Back when the pandemic began, in March of 2020, we had no idea how long it would continue. I saw it as a challenge and was confident I could handle it. I mustered up all my creativity, I learned to adapt, and I dug down deep to draw upon my faith and inner strength to push through it. I came to realize that I could only do this for so long, and I had to concede that I wasn’t able to continue carrying the crushing weight of the pandemic for as long as it persisted.
In my hopeful moments, I thought—After we get through this rough patch, we’ll turn the corner. Next year at this time, our lives will be back to normal. Once we get the vaccine, things will change. By Easter, we’ll all be back in church again. There was always a thread of hope that I clung to. Each time one of those threads disintegrated, I searched desperately for a new one.
Lately, I’ve stopped looking for the next thread. I’m tired of being disappointed. I’m beyond tired, actually. All my resources have been spent. I just want to hibernate like a bear and wait for the spring to come. Instead, I’m clawing my way through each day, hoping to reach the other side of this endless winter. And I don’t know if I have it within me to do it.

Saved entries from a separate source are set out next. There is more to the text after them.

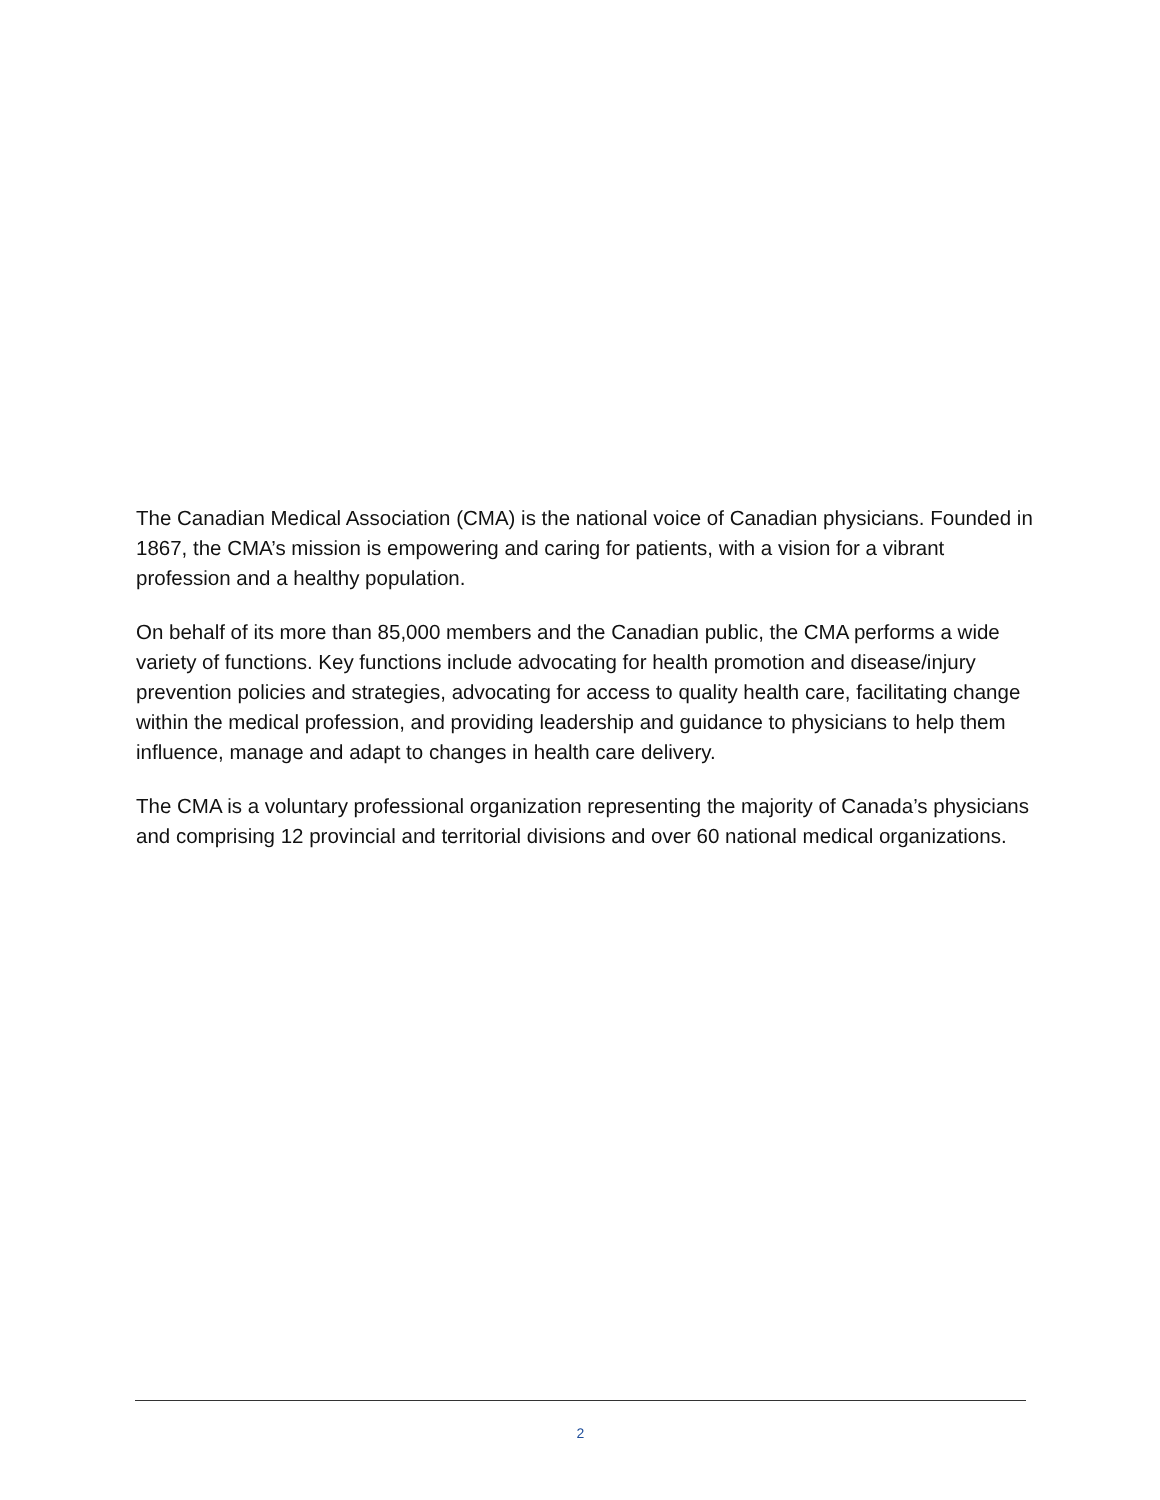The Canadian Medical Association (CMA) is the national voice of Canadian physicians. Founded in 1867, the CMA’s mission is empowering and caring for patients, with a vision for a vibrant profession and a healthy population.
On behalf of its more than 85,000 members and the Canadian public, the CMA performs a wide variety of functions. Key functions include advocating for health promotion and disease/injury prevention policies and strategies, advocating for access to quality health care, facilitating change within the medical profession, and providing leadership and guidance to physicians to help them influence, manage and adapt to changes in health care delivery.
The CMA is a voluntary professional organization representing the majority of Canada’s physicians and comprising 12 provincial and territorial divisions and over 60 national medical organizations.
2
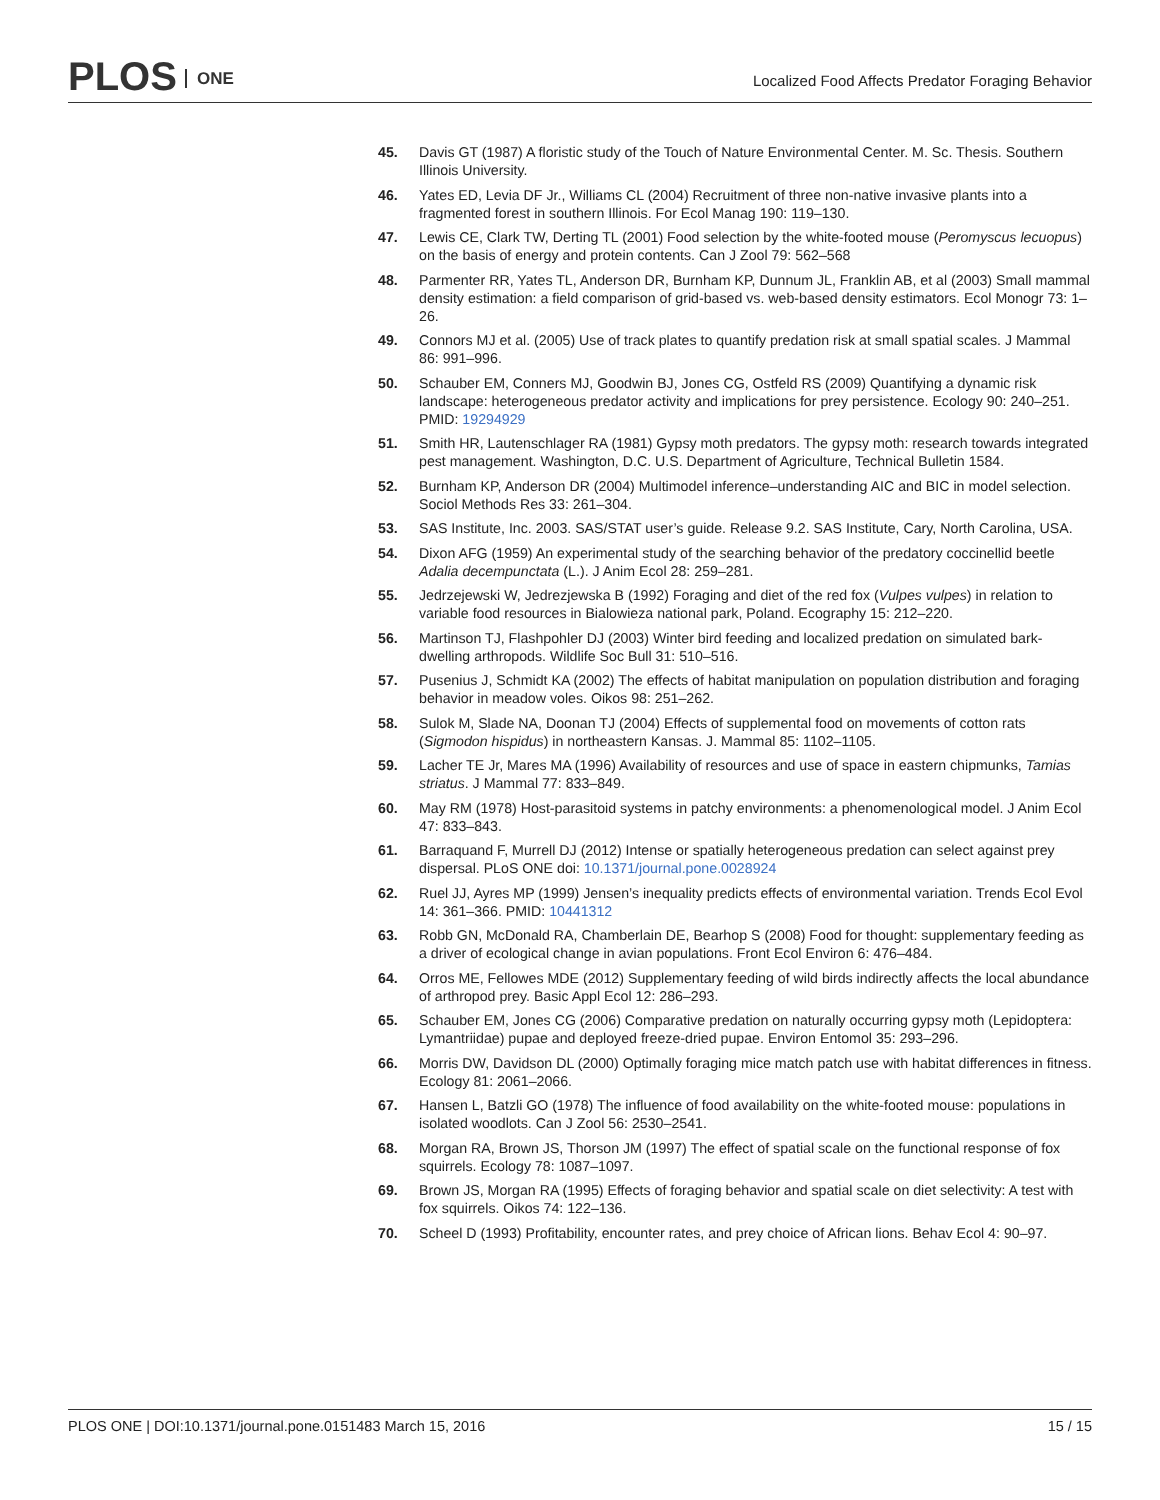PLOS ONE
Localized Food Affects Predator Foraging Behavior
45. Davis GT (1987) A floristic study of the Touch of Nature Environmental Center. M. Sc. Thesis. Southern Illinois University.
46. Yates ED, Levia DF Jr., Williams CL (2004) Recruitment of three non-native invasive plants into a fragmented forest in southern Illinois. For Ecol Manag 190: 119–130.
47. Lewis CE, Clark TW, Derting TL (2001) Food selection by the white-footed mouse (Peromyscus lecuopus) on the basis of energy and protein contents. Can J Zool 79: 562–568
48. Parmenter RR, Yates TL, Anderson DR, Burnham KP, Dunnum JL, Franklin AB, et al (2003) Small mammal density estimation: a field comparison of grid-based vs. web-based density estimators. Ecol Monogr 73: 1–26.
49. Connors MJ et al. (2005) Use of track plates to quantify predation risk at small spatial scales. J Mammal 86: 991–996.
50. Schauber EM, Conners MJ, Goodwin BJ, Jones CG, Ostfeld RS (2009) Quantifying a dynamic risk landscape: heterogeneous predator activity and implications for prey persistence. Ecology 90: 240–251. PMID: 19294929
51. Smith HR, Lautenschlager RA (1981) Gypsy moth predators. The gypsy moth: research towards integrated pest management. Washington, D.C. U.S. Department of Agriculture, Technical Bulletin 1584.
52. Burnham KP, Anderson DR (2004) Multimodel inference–understanding AIC and BIC in model selection. Sociol Methods Res 33: 261–304.
53. SAS Institute, Inc. 2003. SAS/STAT user’s guide. Release 9.2. SAS Institute, Cary, North Carolina, USA.
54. Dixon AFG (1959) An experimental study of the searching behavior of the predatory coccinellid beetle Adalia decempunctata (L.). J Anim Ecol 28: 259–281.
55. Jedrzejewski W, Jedrezjewska B (1992) Foraging and diet of the red fox (Vulpes vulpes) in relation to variable food resources in Bialowieza national park, Poland. Ecography 15: 212–220.
56. Martinson TJ, Flashpohler DJ (2003) Winter bird feeding and localized predation on simulated bark-dwelling arthropods. Wildlife Soc Bull 31: 510–516.
57. Pusenius J, Schmidt KA (2002) The effects of habitat manipulation on population distribution and foraging behavior in meadow voles. Oikos 98: 251–262.
58. Sulok M, Slade NA, Doonan TJ (2004) Effects of supplemental food on movements of cotton rats (Sigmodon hispidus) in northeastern Kansas. J. Mammal 85: 1102–1105.
59. Lacher TE Jr, Mares MA (1996) Availability of resources and use of space in eastern chipmunks, Tamias striatus. J Mammal 77: 833–849.
60. May RM (1978) Host-parasitoid systems in patchy environments: a phenomenological model. J Anim Ecol 47: 833–843.
61. Barraquand F, Murrell DJ (2012) Intense or spatially heterogeneous predation can select against prey dispersal. PLoS ONE doi: 10.1371/journal.pone.0028924
62. Ruel JJ, Ayres MP (1999) Jensen’s inequality predicts effects of environmental variation. Trends Ecol Evol 14: 361–366. PMID: 10441312
63. Robb GN, McDonald RA, Chamberlain DE, Bearhop S (2008) Food for thought: supplementary feeding as a driver of ecological change in avian populations. Front Ecol Environ 6: 476–484.
64. Orros ME, Fellowes MDE (2012) Supplementary feeding of wild birds indirectly affects the local abundance of arthropod prey. Basic Appl Ecol 12: 286–293.
65. Schauber EM, Jones CG (2006) Comparative predation on naturally occurring gypsy moth (Lepidoptera: Lymantriidae) pupae and deployed freeze-dried pupae. Environ Entomol 35: 293–296.
66. Morris DW, Davidson DL (2000) Optimally foraging mice match patch use with habitat differences in fitness. Ecology 81: 2061–2066.
67. Hansen L, Batzli GO (1978) The influence of food availability on the white-footed mouse: populations in isolated woodlots. Can J Zool 56: 2530–2541.
68. Morgan RA, Brown JS, Thorson JM (1997) The effect of spatial scale on the functional response of fox squirrels. Ecology 78: 1087–1097.
69. Brown JS, Morgan RA (1995) Effects of foraging behavior and spatial scale on diet selectivity: A test with fox squirrels. Oikos 74: 122–136.
70. Scheel D (1993) Profitability, encounter rates, and prey choice of African lions. Behav Ecol 4: 90–97.
PLOS ONE | DOI:10.1371/journal.pone.0151483 March 15, 2016
15 / 15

I can’t stop wondering about the impact the pandemic is having on our psyches and its long-term effects. I grieve over the fact that the lives of our children and youth are being shaped by this. So much of what I cherished about my pre-adult years is being taken from them: dances, sleep-overs, class trips, band, plays, cramming into a booth at Frisch's with all my friends after a basketball game. I know the pandemic will shape the rest of their lives. I think what grieves me the most is that, for our kids, this has become the way the world is. Maybe that makes it easier for them. But for me, I can’t get past the fact that this isn’t the way the world is supposed to be.
I have been thinking a lot about people who lived through similar life-altering times in history. My mother was a child of The Depression. It changed everything about her. How could it not? It went on for 10 years. Ten years! She also lived through the WW2 years. That time the US was living on rations in a state of stark despair and uncertainty went on for four years. How did they do it? Were they also living from day to day, clinging to any thread of hope they could find? Did they also reach a point of exhaustion where they didn’t think they had it in them to continue clawing through one more day of endless winter?
All I know is that they did it. And their survival formed them into “The Greatest Generation.” I can’t tell you how inspired I am by this. Although I never thought my generation would be challenged by anything as dramatic as The Depression or WW2, I don’t know why I always assumed we would be insulated from such a time. The story of civilization is one struggle after another. In some parts of the world, it had been one endless struggle long before the COVID-19 pandemic began. And when I look ahead, I fear that our greatest struggle is yet to come as the wide-reaching effects of climate change continue to escalate.
Knowing that people before us have survived enormous life-altering struggles inspires me. Instead of clinging to threads of hope that disintegrate, one after another, I’d rather hold onto the lives of those who have gone before me. That’s a source of strength and faith that will never fail me.
In church-speak, we call this the communion of saints. They remind me that the world didn’t begin the day I was born, and it will not end the day I die. I come from a long line of people who have made their way through life, each with their own struggles to overcome along the way. Many have come before me, and many will come after me. I’m just a part of the great procession of the communion of saints.
I’m keenly aware of their presence right now. Sometimes I could swear I hear them talking to me. It’s a quiet murmur like a breeze passing by my ear. When I listen carefully, I hear them saying, “It’s your turn, Nancy. We did this; you can do it, too.”